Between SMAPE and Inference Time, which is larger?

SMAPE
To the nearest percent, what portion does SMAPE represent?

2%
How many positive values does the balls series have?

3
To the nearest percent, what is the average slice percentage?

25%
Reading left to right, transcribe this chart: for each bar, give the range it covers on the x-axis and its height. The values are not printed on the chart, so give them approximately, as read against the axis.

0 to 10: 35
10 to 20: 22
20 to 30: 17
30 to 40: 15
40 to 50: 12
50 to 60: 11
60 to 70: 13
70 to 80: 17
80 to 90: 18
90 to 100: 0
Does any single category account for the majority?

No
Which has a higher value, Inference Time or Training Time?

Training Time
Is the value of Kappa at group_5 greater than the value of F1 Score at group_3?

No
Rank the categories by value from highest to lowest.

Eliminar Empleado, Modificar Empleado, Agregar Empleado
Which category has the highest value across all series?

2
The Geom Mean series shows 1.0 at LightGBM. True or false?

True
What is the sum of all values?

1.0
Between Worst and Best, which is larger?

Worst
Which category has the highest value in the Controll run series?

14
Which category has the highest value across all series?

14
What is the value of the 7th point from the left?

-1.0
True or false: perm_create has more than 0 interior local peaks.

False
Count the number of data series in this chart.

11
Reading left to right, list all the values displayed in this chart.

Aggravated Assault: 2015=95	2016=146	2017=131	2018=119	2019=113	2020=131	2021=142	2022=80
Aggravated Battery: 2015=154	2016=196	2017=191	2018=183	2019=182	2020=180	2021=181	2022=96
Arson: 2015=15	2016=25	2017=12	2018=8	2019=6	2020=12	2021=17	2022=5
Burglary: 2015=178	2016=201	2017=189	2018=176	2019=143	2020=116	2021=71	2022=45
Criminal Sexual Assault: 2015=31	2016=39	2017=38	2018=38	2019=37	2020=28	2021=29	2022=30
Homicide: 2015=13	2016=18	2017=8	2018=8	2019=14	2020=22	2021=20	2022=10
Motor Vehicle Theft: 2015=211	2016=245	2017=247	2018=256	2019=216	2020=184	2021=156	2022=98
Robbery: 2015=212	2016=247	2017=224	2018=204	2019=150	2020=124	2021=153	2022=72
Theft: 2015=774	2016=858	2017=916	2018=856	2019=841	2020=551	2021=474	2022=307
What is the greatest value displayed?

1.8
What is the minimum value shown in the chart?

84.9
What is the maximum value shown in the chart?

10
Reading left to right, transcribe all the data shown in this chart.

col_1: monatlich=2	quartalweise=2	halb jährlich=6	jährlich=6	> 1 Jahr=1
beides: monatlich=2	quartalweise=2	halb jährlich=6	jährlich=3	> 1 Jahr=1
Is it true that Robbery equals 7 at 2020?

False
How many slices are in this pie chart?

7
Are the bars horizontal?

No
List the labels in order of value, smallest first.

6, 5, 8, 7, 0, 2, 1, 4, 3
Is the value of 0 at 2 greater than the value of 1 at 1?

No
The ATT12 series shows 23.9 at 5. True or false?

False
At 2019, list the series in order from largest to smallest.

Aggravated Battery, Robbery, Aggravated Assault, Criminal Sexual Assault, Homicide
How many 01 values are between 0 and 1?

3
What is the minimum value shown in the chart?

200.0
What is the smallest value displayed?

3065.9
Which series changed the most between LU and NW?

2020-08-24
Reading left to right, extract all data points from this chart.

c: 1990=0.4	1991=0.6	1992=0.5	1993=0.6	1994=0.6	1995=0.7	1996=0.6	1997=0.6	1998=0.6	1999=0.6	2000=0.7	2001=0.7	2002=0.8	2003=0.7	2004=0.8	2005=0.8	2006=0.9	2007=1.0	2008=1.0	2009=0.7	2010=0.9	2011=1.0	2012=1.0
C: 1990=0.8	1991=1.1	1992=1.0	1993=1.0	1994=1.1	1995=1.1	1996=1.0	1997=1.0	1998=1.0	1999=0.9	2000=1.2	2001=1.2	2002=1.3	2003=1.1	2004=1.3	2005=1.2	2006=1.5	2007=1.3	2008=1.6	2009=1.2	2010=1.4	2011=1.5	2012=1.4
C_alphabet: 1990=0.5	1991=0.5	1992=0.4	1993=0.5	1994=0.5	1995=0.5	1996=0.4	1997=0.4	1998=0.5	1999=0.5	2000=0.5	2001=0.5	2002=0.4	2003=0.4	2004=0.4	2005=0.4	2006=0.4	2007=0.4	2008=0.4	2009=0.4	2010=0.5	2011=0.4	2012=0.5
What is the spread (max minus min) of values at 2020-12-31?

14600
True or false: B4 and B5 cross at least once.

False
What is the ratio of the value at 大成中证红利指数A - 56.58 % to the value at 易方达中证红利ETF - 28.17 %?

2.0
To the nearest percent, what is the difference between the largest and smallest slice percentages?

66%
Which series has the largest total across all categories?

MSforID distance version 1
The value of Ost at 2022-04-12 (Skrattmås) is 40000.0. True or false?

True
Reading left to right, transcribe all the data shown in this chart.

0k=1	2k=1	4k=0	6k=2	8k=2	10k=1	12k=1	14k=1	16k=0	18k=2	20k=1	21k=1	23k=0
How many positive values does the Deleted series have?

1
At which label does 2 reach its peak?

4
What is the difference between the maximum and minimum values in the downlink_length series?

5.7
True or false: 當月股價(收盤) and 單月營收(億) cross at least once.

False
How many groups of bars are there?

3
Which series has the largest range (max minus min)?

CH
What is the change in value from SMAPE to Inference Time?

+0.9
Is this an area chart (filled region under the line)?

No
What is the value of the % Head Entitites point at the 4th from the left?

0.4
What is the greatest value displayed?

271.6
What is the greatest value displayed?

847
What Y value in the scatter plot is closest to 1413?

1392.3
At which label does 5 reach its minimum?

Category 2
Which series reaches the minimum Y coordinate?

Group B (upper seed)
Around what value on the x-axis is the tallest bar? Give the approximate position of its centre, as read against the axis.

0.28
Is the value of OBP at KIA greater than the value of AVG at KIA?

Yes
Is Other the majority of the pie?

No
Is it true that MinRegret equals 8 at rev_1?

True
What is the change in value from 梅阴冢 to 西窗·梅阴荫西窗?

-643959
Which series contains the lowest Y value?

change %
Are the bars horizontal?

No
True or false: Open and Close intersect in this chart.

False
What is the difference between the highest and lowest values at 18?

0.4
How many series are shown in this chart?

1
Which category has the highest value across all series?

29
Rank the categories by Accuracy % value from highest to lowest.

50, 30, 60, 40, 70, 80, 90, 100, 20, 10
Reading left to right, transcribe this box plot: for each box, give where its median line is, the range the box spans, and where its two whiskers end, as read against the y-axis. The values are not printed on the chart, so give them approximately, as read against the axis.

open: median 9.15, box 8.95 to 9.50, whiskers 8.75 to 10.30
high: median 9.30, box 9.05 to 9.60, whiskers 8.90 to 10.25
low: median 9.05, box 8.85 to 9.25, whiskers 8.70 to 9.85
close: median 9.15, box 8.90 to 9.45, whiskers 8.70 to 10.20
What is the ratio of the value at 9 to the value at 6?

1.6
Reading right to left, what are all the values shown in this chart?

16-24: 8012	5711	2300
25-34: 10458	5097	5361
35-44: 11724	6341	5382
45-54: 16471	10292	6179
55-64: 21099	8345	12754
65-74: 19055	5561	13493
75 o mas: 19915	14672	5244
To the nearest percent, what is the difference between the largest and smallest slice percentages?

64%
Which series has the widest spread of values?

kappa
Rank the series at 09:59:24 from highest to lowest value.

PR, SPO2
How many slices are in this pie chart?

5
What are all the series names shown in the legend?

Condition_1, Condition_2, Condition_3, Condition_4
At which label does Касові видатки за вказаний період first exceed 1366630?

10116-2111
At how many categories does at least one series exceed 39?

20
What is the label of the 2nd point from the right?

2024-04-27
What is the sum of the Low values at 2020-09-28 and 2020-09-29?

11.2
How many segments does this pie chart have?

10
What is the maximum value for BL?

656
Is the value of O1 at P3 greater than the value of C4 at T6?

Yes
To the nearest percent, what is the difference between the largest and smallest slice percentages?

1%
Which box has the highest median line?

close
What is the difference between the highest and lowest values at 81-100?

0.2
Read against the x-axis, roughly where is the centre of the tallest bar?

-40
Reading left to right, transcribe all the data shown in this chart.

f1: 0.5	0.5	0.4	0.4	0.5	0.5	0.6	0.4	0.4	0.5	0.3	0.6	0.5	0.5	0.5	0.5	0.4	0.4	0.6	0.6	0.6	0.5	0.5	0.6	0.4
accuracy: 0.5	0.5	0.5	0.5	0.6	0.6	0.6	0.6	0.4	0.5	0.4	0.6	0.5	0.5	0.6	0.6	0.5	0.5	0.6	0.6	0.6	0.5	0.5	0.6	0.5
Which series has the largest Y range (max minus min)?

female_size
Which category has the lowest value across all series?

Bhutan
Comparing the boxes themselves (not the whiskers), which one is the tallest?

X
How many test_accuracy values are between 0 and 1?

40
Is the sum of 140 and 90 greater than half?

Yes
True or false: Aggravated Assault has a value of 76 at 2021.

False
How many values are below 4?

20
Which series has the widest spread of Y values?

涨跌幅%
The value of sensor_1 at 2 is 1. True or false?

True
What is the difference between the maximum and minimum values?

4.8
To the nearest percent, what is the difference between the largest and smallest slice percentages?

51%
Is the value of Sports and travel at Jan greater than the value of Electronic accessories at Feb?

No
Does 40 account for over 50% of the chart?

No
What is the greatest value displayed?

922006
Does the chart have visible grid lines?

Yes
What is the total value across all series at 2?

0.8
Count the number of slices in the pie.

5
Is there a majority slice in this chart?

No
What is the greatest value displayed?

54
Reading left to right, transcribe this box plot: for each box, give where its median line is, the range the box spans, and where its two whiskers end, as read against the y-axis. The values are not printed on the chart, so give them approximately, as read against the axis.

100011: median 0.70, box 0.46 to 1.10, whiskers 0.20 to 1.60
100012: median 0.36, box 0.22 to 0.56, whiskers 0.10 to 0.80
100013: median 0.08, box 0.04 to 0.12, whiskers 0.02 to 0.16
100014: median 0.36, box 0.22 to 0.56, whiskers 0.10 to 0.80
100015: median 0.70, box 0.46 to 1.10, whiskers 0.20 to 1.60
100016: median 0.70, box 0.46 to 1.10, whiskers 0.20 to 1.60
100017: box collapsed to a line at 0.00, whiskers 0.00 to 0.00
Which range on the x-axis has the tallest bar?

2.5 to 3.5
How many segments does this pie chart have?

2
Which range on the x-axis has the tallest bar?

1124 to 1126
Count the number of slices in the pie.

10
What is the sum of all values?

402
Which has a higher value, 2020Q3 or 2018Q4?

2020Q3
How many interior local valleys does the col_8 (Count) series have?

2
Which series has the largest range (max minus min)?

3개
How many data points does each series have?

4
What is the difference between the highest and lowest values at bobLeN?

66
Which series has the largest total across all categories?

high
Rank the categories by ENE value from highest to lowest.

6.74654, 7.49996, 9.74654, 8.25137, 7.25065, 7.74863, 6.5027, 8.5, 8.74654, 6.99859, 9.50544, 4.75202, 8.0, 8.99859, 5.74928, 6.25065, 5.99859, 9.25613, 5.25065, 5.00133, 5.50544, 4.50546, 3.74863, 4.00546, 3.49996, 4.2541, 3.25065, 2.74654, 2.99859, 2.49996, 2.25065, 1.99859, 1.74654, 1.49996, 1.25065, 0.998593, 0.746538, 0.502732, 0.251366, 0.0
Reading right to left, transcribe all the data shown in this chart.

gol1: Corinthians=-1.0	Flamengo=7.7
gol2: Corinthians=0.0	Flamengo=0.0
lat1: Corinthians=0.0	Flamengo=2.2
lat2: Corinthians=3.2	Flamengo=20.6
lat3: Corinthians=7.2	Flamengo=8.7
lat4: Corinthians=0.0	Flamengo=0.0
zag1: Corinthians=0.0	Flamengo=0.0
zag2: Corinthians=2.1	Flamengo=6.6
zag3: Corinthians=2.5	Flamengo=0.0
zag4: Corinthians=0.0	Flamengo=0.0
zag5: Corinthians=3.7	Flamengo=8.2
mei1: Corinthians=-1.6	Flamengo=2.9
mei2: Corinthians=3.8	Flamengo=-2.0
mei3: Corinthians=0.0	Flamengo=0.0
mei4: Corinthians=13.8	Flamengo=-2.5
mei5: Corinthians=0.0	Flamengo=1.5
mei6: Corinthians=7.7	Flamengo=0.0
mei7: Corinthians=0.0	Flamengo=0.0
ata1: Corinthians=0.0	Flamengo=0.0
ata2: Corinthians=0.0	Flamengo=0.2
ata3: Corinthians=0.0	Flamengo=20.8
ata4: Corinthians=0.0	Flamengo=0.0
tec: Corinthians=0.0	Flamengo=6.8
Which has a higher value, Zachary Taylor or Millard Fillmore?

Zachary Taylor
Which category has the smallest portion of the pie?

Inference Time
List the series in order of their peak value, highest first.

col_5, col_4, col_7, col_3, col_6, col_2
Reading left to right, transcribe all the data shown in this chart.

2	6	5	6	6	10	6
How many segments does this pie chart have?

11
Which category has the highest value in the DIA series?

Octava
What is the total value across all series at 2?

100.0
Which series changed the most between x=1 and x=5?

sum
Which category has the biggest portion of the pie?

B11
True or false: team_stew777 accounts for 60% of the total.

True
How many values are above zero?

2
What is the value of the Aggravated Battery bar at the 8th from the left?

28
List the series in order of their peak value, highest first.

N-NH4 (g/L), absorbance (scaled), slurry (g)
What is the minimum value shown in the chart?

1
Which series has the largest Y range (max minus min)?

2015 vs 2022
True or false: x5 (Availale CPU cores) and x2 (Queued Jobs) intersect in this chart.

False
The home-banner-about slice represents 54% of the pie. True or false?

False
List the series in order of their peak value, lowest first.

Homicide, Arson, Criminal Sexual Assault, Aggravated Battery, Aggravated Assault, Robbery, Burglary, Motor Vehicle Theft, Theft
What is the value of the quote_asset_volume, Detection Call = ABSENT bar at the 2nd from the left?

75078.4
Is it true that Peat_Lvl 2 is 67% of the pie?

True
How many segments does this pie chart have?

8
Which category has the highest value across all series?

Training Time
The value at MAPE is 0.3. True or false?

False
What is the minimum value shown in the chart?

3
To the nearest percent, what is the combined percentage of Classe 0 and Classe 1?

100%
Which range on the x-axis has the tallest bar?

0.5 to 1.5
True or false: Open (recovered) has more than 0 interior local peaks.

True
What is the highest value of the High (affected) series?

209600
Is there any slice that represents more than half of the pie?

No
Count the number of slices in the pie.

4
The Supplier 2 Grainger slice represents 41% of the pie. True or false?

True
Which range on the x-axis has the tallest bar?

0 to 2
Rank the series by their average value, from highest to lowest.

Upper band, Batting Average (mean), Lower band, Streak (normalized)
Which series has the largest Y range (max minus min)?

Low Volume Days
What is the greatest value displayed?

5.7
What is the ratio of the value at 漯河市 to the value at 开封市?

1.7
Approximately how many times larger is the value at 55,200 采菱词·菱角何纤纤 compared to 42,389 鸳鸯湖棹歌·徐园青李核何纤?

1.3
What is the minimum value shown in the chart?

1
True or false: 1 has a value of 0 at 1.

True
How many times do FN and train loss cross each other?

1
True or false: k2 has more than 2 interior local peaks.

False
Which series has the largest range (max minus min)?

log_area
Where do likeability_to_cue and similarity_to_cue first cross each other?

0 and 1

_ _ _ _

## The problem
Can you rewrite everything from the start of the records down to the line containing "To the nearest percent, what is the average", with "nearest" swapped for "closest" and nothing else changed?

## Solution
Between SMAPE and Inference Time, which is larger?

SMAPE
To the closest percent, what portion does SMAPE represent?

2%
How many positive values does the balls series have?

3
To the closest percent, what is the average slice percentage?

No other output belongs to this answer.